* [INPUT MATERIAL]:
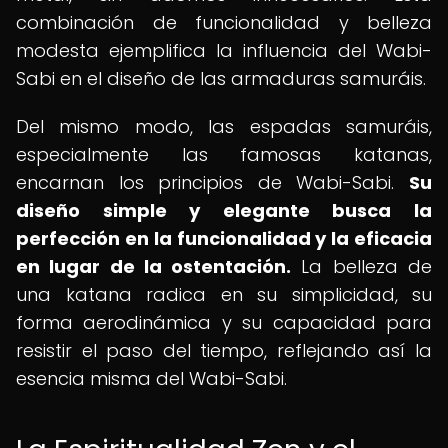
combinación de funcionalidad y belleza
modesta ejemplifica la influencia del Wabi-
Sabi en el diseño de las armaduras samuráis.
Del mismo modo, las espadas samuráis,
especialmente las famosas katanas,
encarnan los principios de Wabi-Sabi.
Su
diseño simple y elegante busca la
perfección en la funcionalidad y la eficacia
en lugar de la ostentación.
La belleza de
una katana radica en su simplicidad, su
forma aerodinámica y su capacidad para
resistir el paso del tiempo, reflejando así la
esencia misma del Wabi-Sabi.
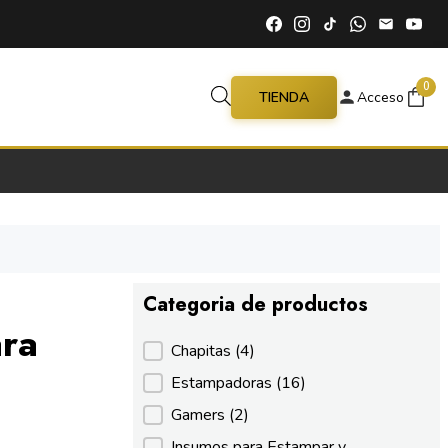
0
TIENDA
Acceso
Categoria de productos
ra
Categoria de productos
Chapitas
(4)
Estampadoras
(16)
Gamers
(2)
Insumos para Estampar y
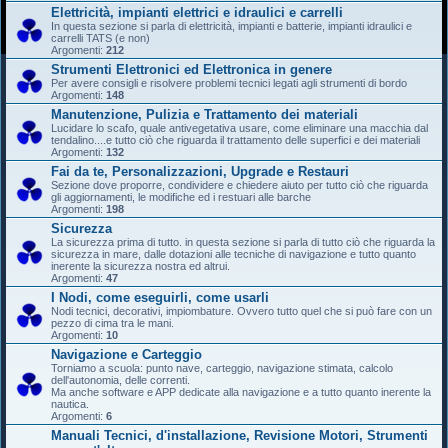
Elettricità, impianti elettrici e idraulici e carrelli
In questa sezione si parla di elettricità, impianti e batterie, impianti idraulici e
carrelli TATS (e non)
Argomenti:
212
Strumenti Elettronici ed Elettronica in genere
Per avere consigli e risolvere problemi tecnici legati agli strumenti di bordo
Argomenti:
148
Manutenzione, Pulizia e Trattamento dei materiali
Lucidare lo scafo, quale antivegetativa usare, come eliminare una macchia dal
tendalino....e tutto ciò che riguarda il trattamento delle superfici e dei materiali
Argomenti:
132
Fai da te, Personalizzazioni, Upgrade e Restauri
Sezione dove proporre, condividere e chiedere aiuto per tutto ciò che riguarda
gli aggiornamenti, le modifiche ed i restuari alle barche
Argomenti:
198
Sicurezza
La sicurezza prima di tutto. in questa sezione si parla di tutto ciò che riguarda la
sicurezza in mare, dalle dotazioni alle tecniche di navigazione e tutto quanto
inerente la sicurezza nostra ed altrui.
Argomenti:
47
I Nodi, come eseguirli, come usarli
Nodi tecnici, decorativi, impiombature. Ovvero tutto quel che si può fare con un
pezzo di cima tra le mani.
Argomenti:
10
Navigazione e Carteggio
Torniamo a scuola: punto nave, carteggio, navigazione stimata, calcolo
dell'autonomia, delle correnti.
Ma anche software e APP dedicate alla navigazione e a tutto quanto inerente la
nautica.
Argomenti:
6
Manuali Tecnici, d'installazione, Revisione Motori, Strumenti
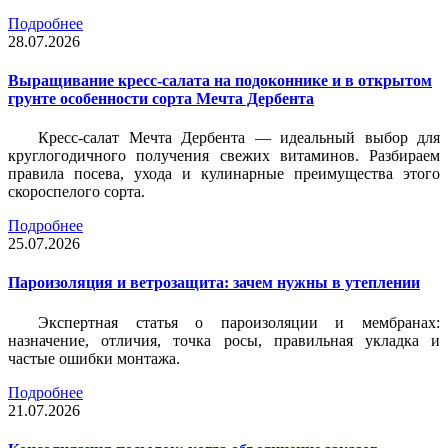
Подробнее
28.07.2026
Выращивание кресс-салата на подоконнике и в открытом
грунте особенности сорта Мечта Дербента
Кресс-салат Мечта Дербента — идеальный выбор для
круглогодичного получения свежих витаминов. Разбираем
правила посева, ухода и кулинарные преимущества этого
скороспелого сорта.
Подробнее
25.07.2026
Пароизоляция и ветрозащита: зачем нужны в утеплении
Экспертная статья о пароизоляции и мембранах:
назначение, отличия, точка росы, правильная укладка и
частые ошибки монтажа.
Подробнее
21.07.2026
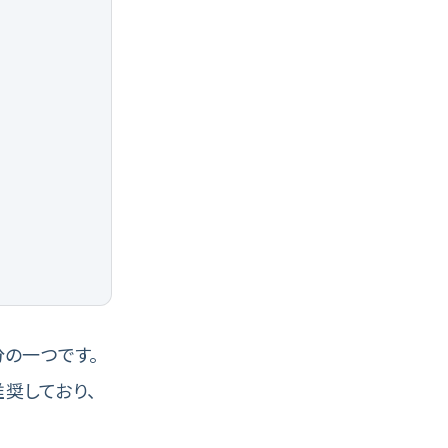
の一つです。
推奨しており、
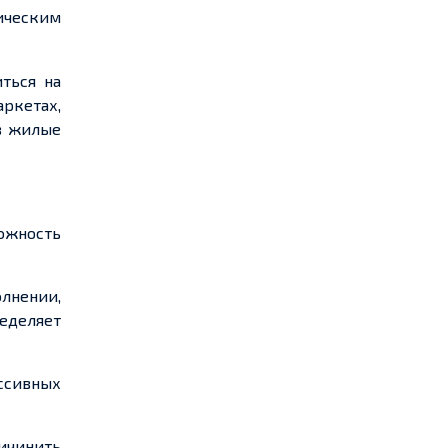
ическим
ться на
ркетах,
 в жилые
ожность
лнении,
еделяет
ссивных
ичинить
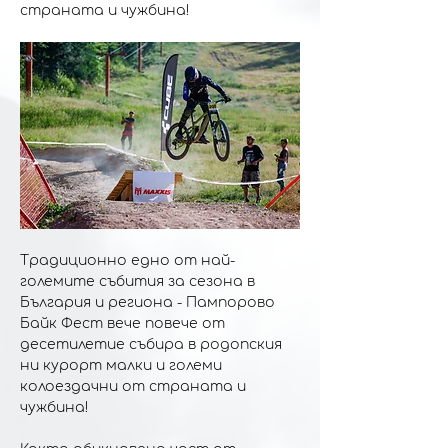
страната и чужбина!
Традиционно едно от най-
големите събития за сезона в 
България и региона - Пампорово 
Байк Фест вече повече от 
десетилетие събира в родопския 
ни курорт малки и големи 
колоездачни от страната и 
чужбина! 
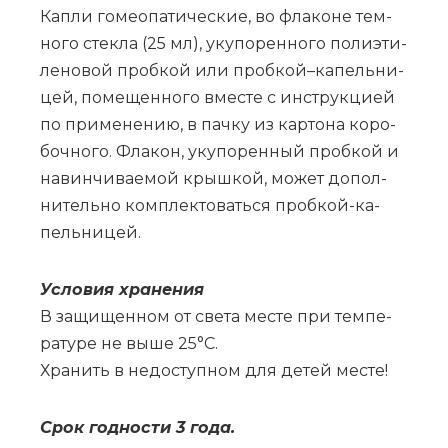
Ка­пли го­мео­па­ти­че­ские, во фла­ко­не тем­
но­го стек­ла (25 мл), уку­по­рен­но­го по­ли­эти­
ле­но­вой проб­кой или проб­кой–­ка­пель­ни­
цей, по­ме­щен­но­го вме­сте с ин­струк­ци­ей
по при­ме­не­нию, в пач­ку из кар­то­на ко­ро­
боч­но­го. Фла­кон, уку­по­рен­ный проб­кой и
на­вин­чи­ва­е­мой крыш­кой, мо­жет до­пол­
ни­тель­но ком­плек­то­вать­ся проб­кой-ка­
пель­ни­цей.
Усло­вия хра­не­ния
В за­щи­щен­ном от све­та ме­сте при тем­пе­
ра­ту­ре не вы­ше 25°С.
Хра­нить в не­до­ступ­ном для де­тей ме­сте!
Срок год­но­сти 3 го­да.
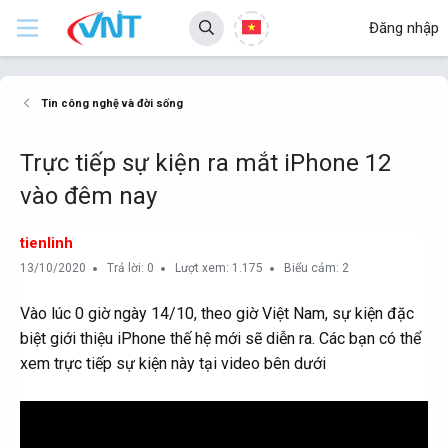
Đăng nhập
Tin công nghệ và đời sống
Trực tiếp sự kiện ra mắt iPhone 12
vào đêm nay
tienlinh
13/10/2020
Trả lời: 0
Lượt xem: 1.175
Biểu cảm: 2
Vào lúc 0 giờ ngày 14/10, theo giờ Việt Nam, sự kiện đặc
biệt giới thiệu iPhone thế hệ mới sẽ diễn ra. Các bạn có thể
xem trực tiếp sự kiện này tại video bên dưới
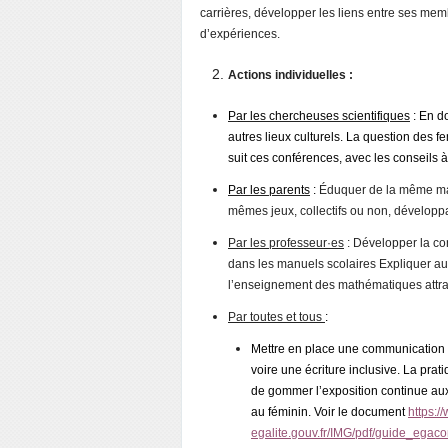
carrières, développer les liens entre ses mem
d’expériences.
Actions individuelles :
Par les chercheuses scientifiques
: En d
autres lieux culturels. La question des f
suit ces conférences, avec les conseils à 
Par les parents
:
Éduquer de la même mani
mêmes jeux, collectifs ou non, développan
Par les professeur·es
: Développer la con
dans les manuels scolaires Expliquer aux
l’enseignement des mathématiques attrac
Par toutes et tous
:
Mettre en place une communication n
voire une écriture inclusive. La pra
de gommer l’exposition continue aux
au féminin. Voir le document
https:/
egalite.gouv.fr/IMG/pdf/guide_ega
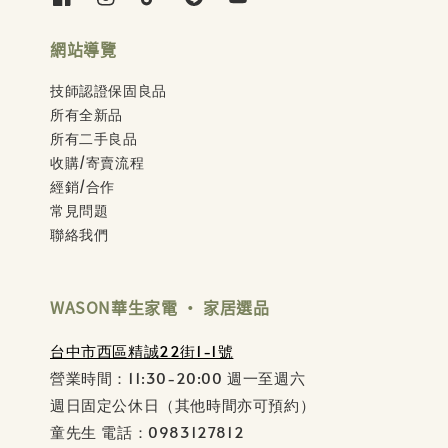
網站導覽
技師認證保固良品
所有全新品
所有二手良品
收購/寄賣流程
經銷/合作
常見問題
聯絡我們
WASON華生家電 ‧ 家居選品
台中市西區精誠22街1-1號
營業時間：11:30-20:00 週一至週六
週日固定公休日（其他時間亦可預約）
童先生 電話：0983127812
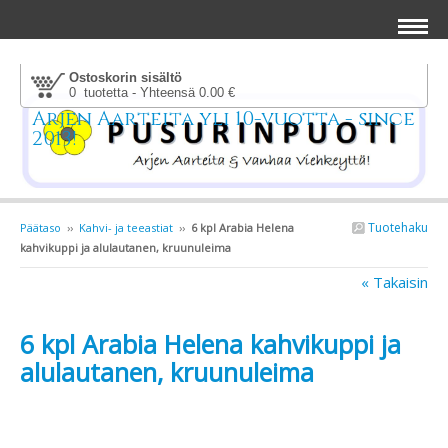
Ostoskorin sisältö
0 tuotetta - Yhteensä 0.00 €
Arjen Aarteita yli 10-vuotta - since
2013!
Tuotehaku
Päätaso
››
Kahvi- ja teeastiat
››
6 kpl Arabia Helena
kahvikuppi ja alulautanen, kruunuleima
« Takaisin
6 kpl Arabia Helena kahvikuppi ja
alulautanen, kruunuleima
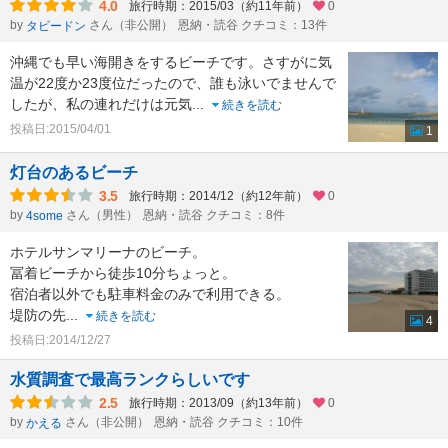
4.0
旅行時期：2015/03（約11年前）
0
by
さん（非公開）
恩納・読谷 クチコミ：13件
タビードン
沖縄でも早い海開きをするビーチです。さすがに気
温が22度か23度位だったので、誰も泳いでませんで
したが、私の連れだけは元気
...
続きを読む
投稿日:2015/04/01
1
灯台のあるビーチ
3.5
旅行時期：2014/12（約12年前）
0
by
さん（男性）
恩納・読谷 クチコミ：8件
4some
ホテルサンマリーナのビーチ。
冨着ビーチから徒歩10分ちょっと。
宿泊者以外でも駐車料金のみで利用できる。
堤防の先
...
続きを読む
4
投稿日:2014/12/27
水質調査で最高ランクらしいです
2.5
旅行時期：2013/09（約13年前）
0
by
さん（非公開）
恩納・読谷 クチコミ：10件
かえる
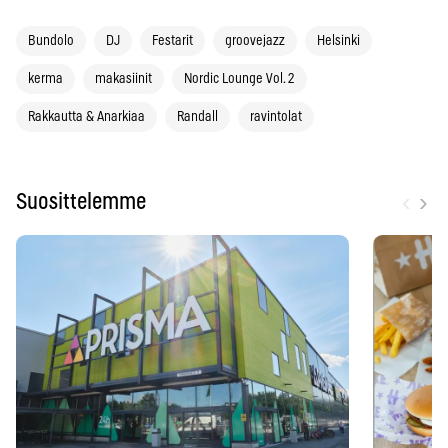
Bundolo
DJ
Festarit
groovejazz
Helsinki
kerma
makasiinit
Nordic Lounge Vol. 2
Rakkautta & Anarkiaa
Randall
ravintolat
‹
›
Suosittelemme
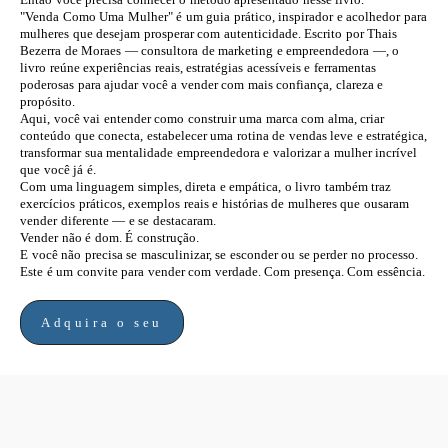
"Venda Como Uma Mulher" é um guia prático, inspirador e acolhedor para
mulheres que desejam prosperar com autenticidade. Escrito por Thais
Bezerra de Moraes — consultora de marketing e empreendedora —, o
livro reúne experiências reais, estratégias acessíveis e ferramentas
poderosas para ajudar você a vender com mais confiança, clareza e
propósito.
Aqui, você vai entender como construir uma marca com alma, criar
conteúdo que conecta, estabelecer uma rotina de vendas leve e estratégica,
transformar sua mentalidade empreendedora e valorizar a mulher incrível
que você já é.
Com uma linguagem simples, direta e empática, o livro também traz
exercícios práticos, exemplos reais e histórias de mulheres que ousaram
vender diferente — e se destacaram.
Vender não é dom. É construção.
E você não precisa se masculinizar, se esconder ou se perder no processo.
Este é um convite para vender com verdade. Com presença. Com essência.
Adquira o seu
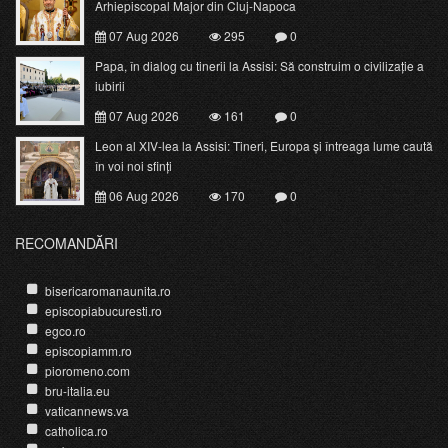
Arhiepiscopal Major din Cluj-Napoca
07 Aug 2026
295
0
Papa, în dialog cu tinerii la Assisi: Să construim o civilizație a
iubirii
07 Aug 2026
161
0
Leon al XIV-lea la Assisi: Tineri, Europa și întreaga lume caută
în voi noi sfinți
06 Aug 2026
170
0
RECOMANDĂRI
bisericaromanaunita.ro
episcopiabucuresti.ro
egco.ro
episcopiamm.ro
pioromeno.com
bru-italia.eu
vaticannews.va
catholica.ro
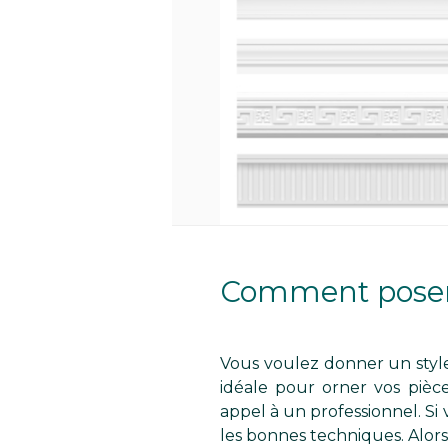
Comment poser 
Vous voulez donner un style 
idéale pour orner vos pièc
appel à un professionnel. Si 
les bonnes techniques. Alors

* [TASK REQUIREMENTS]:
Please reproduce the lines from the start of the material up to and including the line with "Insumos para Estampar y", leaving out the pictures.

* [ANSWER BELOW]:
combinación de funcionalidad y belleza
modesta ejemplifica la influencia del Wabi-
Sabi en el diseño de las armaduras samuráis.
Del mismo modo, las espadas samuráis,
especialmente las famosas katanas,
encarnan los principios de Wabi-Sabi.
Su
diseño simple y elegante busca la
perfección en la funcionalidad y la eficacia
en lugar de la ostentación.
La belleza de
una katana radica en su simplicidad, su
forma aerodinámica y su capacidad para
resistir el paso del tiempo, reflejando así la
esencia misma del Wabi-Sabi.
0
TIENDA
Acceso
Categoria de productos
ra
Categoria de productos
Chapitas
(4)
Estampadoras
(16)
Gamers
(2)
Insumos para Estampar y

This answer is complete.